Rafael Diogo, Analista Financeiro e de Mercados do Bankinter Portugal
Desde o início da pandemia que a área de Research do Bankinter mantém uma postura à qual chamamos de “otimismo fundamentado”. Apesar da enorme incerteza causada pela CV-19 nos últimos meses, defendemos que a mesma gerava um “choque de impacto” e não produziria danos suficientes para que ocorresse uma recessão, para além do ano 2020. E até agora tudo parece encaminhado para que isso aconteça; tudo aquilo que podia correr bem, correu ainda melhor do que poderíamos esperar. Destacamos seis fatores-chave para o contexto económico, que tiveram, ou se encaminham para ter, um desfecho positivo: (i) as vacinas, que chegam mais rápido do que nunca, e com altos níveis de eficiência; (ii) o desfecho eleitoral americano, com presidência democrata, mas escrutínio republicano; (iii) a forte proatividade dos bancos centrais no apoio à economia; (iv) a recente assinatura do RCEP na Ásia, que passou despercebido; (v) o segundo pacote de estímulos fiscais americano, prestes a ser aprovado; (vi) o acordo formal para o Brexit.
Se 2020 foi um ano em que os mercados foram protagonistas – com quedas no primeiro trimestre, inéditas desde 1987, recuperações fortes desde junho e com o S&P 500 a atingir máximos históricos – acreditamos que todos os fatores referidos antes, tornarão 2021 num ano em que o protagonismo irá para a recuperação económica. Por regra, os mercados adiantam-se sempre à economia. E foi isso que despoletou as recuperações fortes dos índices acionistas na segunda metade de 2020. Ora, nos próximos meses, o regresso que prevemos do crescimento económico irá dar razão aos mercados.
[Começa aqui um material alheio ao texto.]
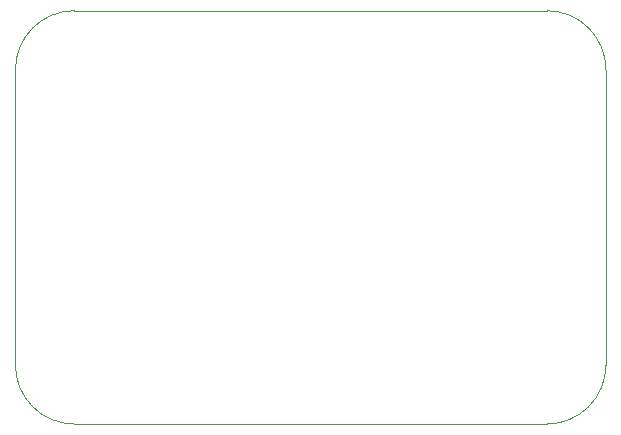
<source format=gbr>
%TF.GenerationSoftware,KiCad,Pcbnew,(6.0.0)*%
%TF.CreationDate,2022-06-11T23:43:57+12:00*%
%TF.ProjectId,Canmaster_HW,43616e6d-6173-4746-9572-5f48572e6b69,rev?*%
%TF.SameCoordinates,Original*%
%TF.FileFunction,Profile,NP*%
%FSLAX46Y46*%
G04 Gerber Fmt 4.6, Leading zero omitted, Abs format (unit mm)*
G04 Created by KiCad (PCBNEW (6.0.0)) date 2022-06-11 23:43:57*
%MOMM*%
%LPD*%
G01*
G04 APERTURE LIST*
%TA.AperFunction,Profile*%
%ADD10C,0.100000*%
%TD*%
G04 APERTURE END LIST*
D10*
X120000000Y-90000000D02*
G75*
G03*
X125000000Y-85000000I0J5000000D01*
G01*
X80000000Y-90000000D02*
X120000000Y-90000000D01*
X120000000Y-55000000D02*
X80000000Y-55000000D01*
X80000000Y-55000000D02*
G75*
G03*
X75000000Y-60000000I0J-5000000D01*
G01*
X125000000Y-60000000D02*
G75*
G03*
X120000000Y-55000000I-5000000J0D01*
G01*
X75000000Y-60000000D02*
X75000000Y-85000000D01*
X75000000Y-85000000D02*
G75*
G03*
X80000000Y-90000000I5000000J0D01*
G01*
X125000000Y-85000000D02*
X125000000Y-60000000D01*
M02*

</source>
Quanto aos fatores que ditarão o rumo da economia global, identificamos: (i) o sucesso da distribuição da vacina ao longo da primeira metade de 2021, (ii) a política americana que parece agora menos conflituosa, especificamente em relação a temas como a relação com a China e (iii) a proatividade, que deve ser mantida por parte de bancos centrais e governos no apoio à economia.
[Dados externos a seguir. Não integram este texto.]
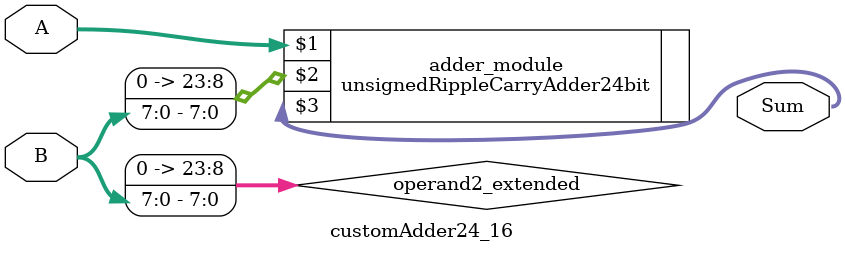
<source format=v>

module customAdder24_16(
                    input [23 : 0] A,
                    input [7 : 0] B,
                    
                    output [24 : 0] Sum
            );

    wire [23 : 0] operand2_extended;
    
    assign operand2_extended =  {16'b0, B};
    
    unsignedRippleCarryAdder24bit adder_module(
        A,
        operand2_extended,
        Sum
    );
    
endmodule
        
</source>
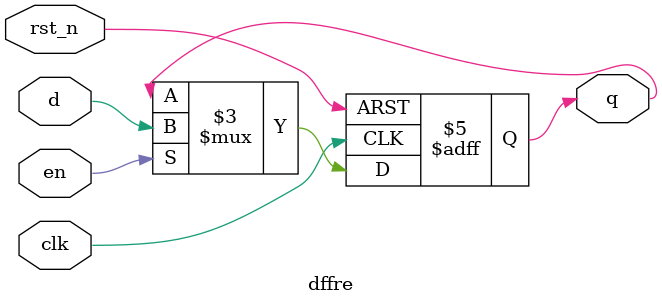
<source format=v>
module dffre#(
	parameter WIDTH = 1
)(
	input 					clk,
	input 					rst_n,
	input  	[WIDTH -1:0]	d,
	input					en,
	output reg[WIDTH -1:0]	q
);
always @(posedge clk or negedge rst_n)begin
	if(~rst_n)  q <= {WIDTH{1'b0}};
	else if(en) q <= d;
end
endmodule
</source>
Para já, no processo de reativação da atividade económica, há um país que leva um avanço em relação aos restantes – a China. O impacto sofrido pelo vírus na China ocorreu antes do resto do mundo e a experiência na gestão de pandemias revelou-se importante. Em primeiro lugar, as medidas de contenção ajudaram a diminuir os contágios, em segundo, a cobertura pública das despesas de saúde foi crucial. Além desta destreza a lidar com o vírus, o Banco Central e o governo mantêm uma capacidade de manobra importante para implementar estímulos. Por fim, celebrou-se recentemente a assinatura do RCEP (Regional Comprehensive Economic Partnership), um acordo de livre comércio ente 15 países da Ásia-Pacífico. A negociação durou 10 anos e cobre um terço da população mundial. É mais um fator que mostra que o dinamismo económico e a tomada de decisão se deslocam cada vez mais para a região da Ásia-Pacífico.
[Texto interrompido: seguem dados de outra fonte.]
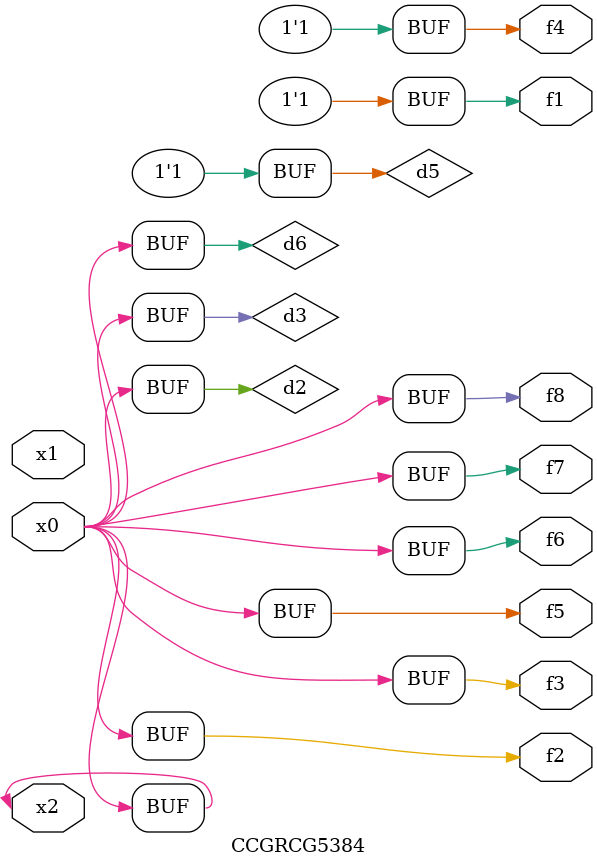
<source format=v>
module CCGRCG5384(
	input x0, x1, x2,
	output f1, f2, f3, f4, f5, f6, f7, f8
);

	wire d1, d2, d3, d4, d5, d6;

	xnor (d1, x2);
	buf (d2, x0, x2);
	and (d3, x0);
	xnor (d4, x1, x2);
	nand (d5, d1, d3);
	buf (d6, d2, d3);
	assign f1 = d5;
	assign f2 = d6;
	assign f3 = d6;
	assign f4 = d5;
	assign f5 = d6;
	assign f6 = d6;
	assign f7 = d6;
	assign f8 = d6;
endmodule

</source>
Quanto à evolução da economia portuguesa, defendemos desde logo que Portugal seria mais impactado do que a média da UE pela pandemia. O elevado peso do turismo, níveis de dívida pública que se mantêm muito altos e um custo dessa dívida que é superior à dos países ‘core’ eram evidências disso. Ainda assim, vemos sinais positivos na evolução da nossa economia. Desde logo, os apoios fiscais têm mantido a taxa de desemprego em níveis controlados e o mercado imobiliário continua a mostrar resiliência. Ambos os fatores serão muito importantes no médio prazo, para garantir o poder de compra e a riqueza acumulada dos portugueses. Além disso, os fundos europeus constituem uma oportunidade enorme para a retoma da atividade e para aumentar de forma estrutural a competitividade da economia portuguesa – resta saber se esta oportunidade vai ser aproveitada.